La 64ª edizione del celebre presepe luminoso ideato da Mario Andreoli accende Manarola e le Cinque Terre con una tradizione unica al mondo, tra autorità, comunità e turismo invernale
A Manarola, cuore scenografico delle Cinque Terre, è tornato a splendere il celebre presepe luminoso creato da Mario Andreoli. L’imponente installazione, che da decenni illumina i terrazzamenti affacciati sul borgo, si presenta anche per l’edizione 2025/26 con oltre 250 figure che compongono la grande rappresentazione della Natività. Un gioco di luci, forme e colori che trasforma il versante collinare in un panorama natalizio capace di incantare ogni sera residenti e visitatori. L’allestimento rimarrà visibile fino al 18 gennaio 2026, offrendo la possibilità di scoprire Manarola in una delle stagioni più suggestive dell’anno per il territorio ligure.

Una cerimonia di accensione tra istituzioni e tradizione
La cerimonia inaugurale della 64ª edizione ha visto la presenza delle principali autorità del territorio. La sindaca di Riomaggiore, Fabrizia Pecunia, il presidente del Parco Nazionale delle Cinque Terre, Lorenzo Viviani, il presidente della Regione Liguria, Marco Bucci, e l’assessore regionale alle Infrastrutture e alla Difesa del Suolo, Giacomo Giampedrone, hanno celebrato un appuntamento che per le comunità locali rappresenta molto più di una ricorrenza natalizia. Bucci ha definito il presepe «uno dei più bei simboli del Natale in Liguria», sottolineando come l’intuizione di Mario Andreoli continui a parlare al territorio con forza ed emozione. Pecunia ha ricordato il valore umano e creativo dell’opera, mentre Giampedrone ha evidenziato l’impegno delle istituzioni nella tutela del paesaggio e delle vie storiche, come dimostra la riapertura della Via dell’Amore fra Manarola e Riomaggiore. Viviani ha ringraziato volontari e comunità, riconoscendo nel presepe una sintesi di arte, spiritualità e cultura del paesaggio.

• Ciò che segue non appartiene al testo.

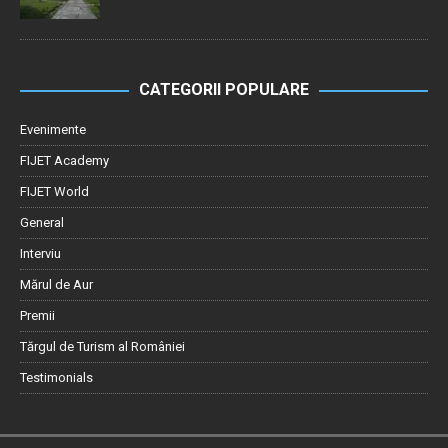
CATEGORII POPULARE
Evenimente
FIJET Academy
FIJET World
General
Interviu
Mărul de Aur
Premii
Tărgul de Turism al României
Testimonials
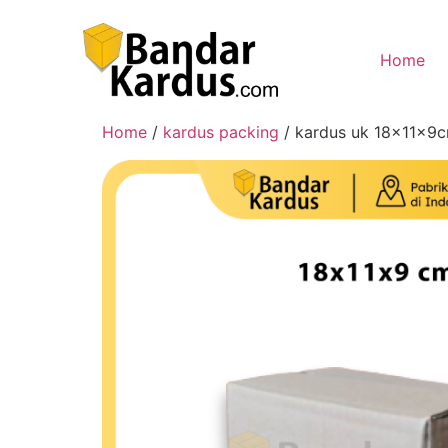
Home
Home
/
kardus packing
/ kardus uk 18x11x9c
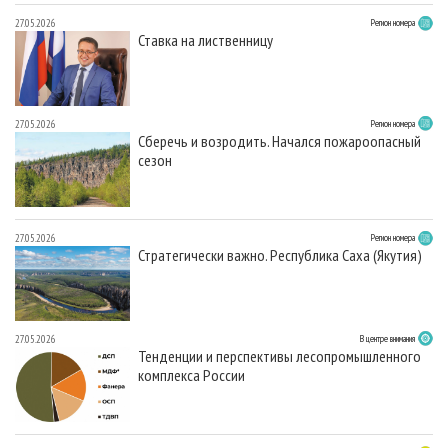
27.05.2026
Регион номера
Ставка на лиственницу
27.05.2026
Регион номера
Сберечь и возродить. Начался пожароопасный
сезон
27.05.2026
Регион номера
Стратегически важно. Республика Саха (Якутия)
27.05.2026
В центре внимания
Тенденции и перспективы лесопромышленного
комплекса России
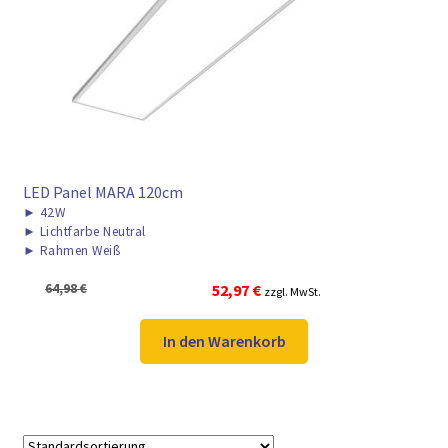
LED Panel MARA 120cm
►
42W
►
Lichtfarbe Neutral
►
Rahmen Weiß
Ursprünglicher
Aktueller
64,98
€
52,97
€
zzgl. MwSt.
Preis
Preis
war:
ist:
In den Warenkorb
64,98 €
52,97 €.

Un simbolo che unisce identità, spiritualità e accoglienza
Il presepe luminoso non è soltanto un richiamo visivo: è un patrimonio culturale che racconta l’identità delle Cinque Terre. Le figure illuminate che risalgono la collina, immerse tra muretti a secco e vigneti, rappresentano un dialogo costante tra tradizione religiosa e vita quotidiana del borgo. Ogni anno il progetto mantiene intatto il suo spirito originario, riuscendo allo stesso tempo ad attrarre visitatori da tutta Italia e dall’estero. È un’esperienza che restituisce un’immagine autentica di Manarola, valorizzando il legame tra memoria, creatività e paesaggio agricolo, oggi parte integrante del patrimonio dell’area protetta.
Come e quando visitarlo
Il presepe resterà illuminato fino al 18 gennaio 2026, con accensione serale quotidiana. Visitare Manarola in questo periodo significa vivere le Cinque Terre con una luce diversa: i ritmi più quieti dell’inverno permettono di apprezzare il borgo nel suo volto più raccolto, con scorci panoramici e atmosfere che si percepiscono pienamente solo lontano dalla stagione estiva. Il Parco Nazionale e le istituzioni locali garantiscono il supporto e le condizioni necessarie affinché il presepe continui a essere non solo un evento, ma anche un gesto di cura verso il territorio e la sua storia.